Stored data entries
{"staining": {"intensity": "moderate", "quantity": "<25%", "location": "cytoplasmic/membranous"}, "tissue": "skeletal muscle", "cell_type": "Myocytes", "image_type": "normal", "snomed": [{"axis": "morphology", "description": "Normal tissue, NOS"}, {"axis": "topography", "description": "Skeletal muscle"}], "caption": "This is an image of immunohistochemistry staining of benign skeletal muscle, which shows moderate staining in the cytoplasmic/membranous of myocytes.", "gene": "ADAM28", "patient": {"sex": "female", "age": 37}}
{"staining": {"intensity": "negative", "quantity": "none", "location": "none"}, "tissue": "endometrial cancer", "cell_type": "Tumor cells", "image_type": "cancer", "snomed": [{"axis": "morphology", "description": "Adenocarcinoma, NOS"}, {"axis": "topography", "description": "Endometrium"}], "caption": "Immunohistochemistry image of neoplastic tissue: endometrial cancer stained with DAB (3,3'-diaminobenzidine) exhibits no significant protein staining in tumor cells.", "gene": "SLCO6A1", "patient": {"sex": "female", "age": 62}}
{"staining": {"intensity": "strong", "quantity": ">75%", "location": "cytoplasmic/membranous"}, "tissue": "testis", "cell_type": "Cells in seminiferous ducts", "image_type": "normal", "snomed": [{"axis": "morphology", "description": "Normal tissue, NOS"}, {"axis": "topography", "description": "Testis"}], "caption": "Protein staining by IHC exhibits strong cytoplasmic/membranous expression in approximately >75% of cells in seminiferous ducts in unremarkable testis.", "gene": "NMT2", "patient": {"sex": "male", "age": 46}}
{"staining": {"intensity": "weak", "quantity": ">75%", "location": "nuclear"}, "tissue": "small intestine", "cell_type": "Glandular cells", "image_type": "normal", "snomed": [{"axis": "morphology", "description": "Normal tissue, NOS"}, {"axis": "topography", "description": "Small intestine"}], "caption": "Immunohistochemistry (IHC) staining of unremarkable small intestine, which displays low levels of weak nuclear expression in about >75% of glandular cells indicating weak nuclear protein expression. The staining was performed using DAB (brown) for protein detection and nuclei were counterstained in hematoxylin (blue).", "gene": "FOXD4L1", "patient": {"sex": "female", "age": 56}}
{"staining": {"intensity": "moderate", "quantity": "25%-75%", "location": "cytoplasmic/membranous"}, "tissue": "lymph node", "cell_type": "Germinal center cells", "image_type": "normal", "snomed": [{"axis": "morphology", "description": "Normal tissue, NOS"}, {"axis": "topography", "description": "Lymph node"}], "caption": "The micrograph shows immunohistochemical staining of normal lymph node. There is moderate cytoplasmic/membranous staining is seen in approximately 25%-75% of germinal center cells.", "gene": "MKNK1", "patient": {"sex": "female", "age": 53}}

* _PROMPT_: Give back each line above exactly as written.

* _SOLUTION FOR THIS PROBLEM_:
{"staining": {"intensity": "moderate", "quantity": "<25%", "location": "cytoplasmic/membranous"}, "tissue": "skeletal muscle", "cell_type": "Myocytes", "image_type": "normal", "snomed": [{"axis": "morphology", "description": "Normal tissue, NOS"}, {"axis": "topography", "description": "Skeletal muscle"}], "caption": "This is an image of immunohistochemistry staining of benign skeletal muscle, which shows moderate staining in the cytoplasmic/membranous of myocytes.", "gene": "ADAM28", "patient": {"sex": "female", "age": 37}}
{"staining": {"intensity": "negative", "quantity": "none", "location": "none"}, "tissue": "endometrial cancer", "cell_type": "Tumor cells", "image_type": "cancer", "snomed": [{"axis": "morphology", "description": "Adenocarcinoma, NOS"}, {"axis": "topography", "description": "Endometrium"}], "caption": "Immunohistochemistry image of neoplastic tissue: endometrial cancer stained with DAB (3,3'-diaminobenzidine) exhibits no significant protein staining in tumor cells.", "gene": "SLCO6A1", "patient": {"sex": "female", "age": 62}}
{"staining": {"intensity": "strong", "quantity": ">75%", "location": "cytoplasmic/membranous"}, "tissue": "testis", "cell_type": "Cells in seminiferous ducts", "image_type": "normal", "snomed": [{"axis": "morphology", "description": "Normal tissue, NOS"}, {"axis": "topography", "description": "Testis"}], "caption": "Protein staining by IHC exhibits strong cytoplasmic/membranous expression in approximately >75% of cells in seminiferous ducts in unremarkable testis.", "gene": "NMT2", "patient": {"sex": "male", "age": 46}}
{"staining": {"intensity": "weak", "quantity": ">75%", "location": "nuclear"}, "tissue": "small intestine", "cell_type": "Glandular cells", "image_type": "normal", "snomed": [{"axis": "morphology", "description": "Normal tissue, NOS"}, {"axis": "topography", "description": "Small intestine"}], "caption": "Immunohistochemistry (IHC) staining of unremarkable small intestine, which displays low levels of weak nuclear expression in about >75% of glandular cells indicating weak nuclear protein expression. The staining was performed using DAB (brown) for protein detection and nuclei were counterstained in hematoxylin (blue).", "gene": "FOXD4L1", "patient": {"sex": "female", "age": 56}}
{"staining": {"intensity": "moderate", "quantity": "25%-75%", "location": "cytoplasmic/membranous"}, "tissue": "lymph node", "cell_type": "Germinal center cells", "image_type": "normal", "snomed": [{"axis": "morphology", "description": "Normal tissue, NOS"}, {"axis": "topography", "description": "Lymph node"}], "caption": "The micrograph shows immunohistochemical staining of normal lymph node. There is moderate cytoplasmic/membranous staining is seen in approximately 25%-75% of germinal center cells.", "gene": "MKNK1", "patient": {"sex": "female", "age": 53}}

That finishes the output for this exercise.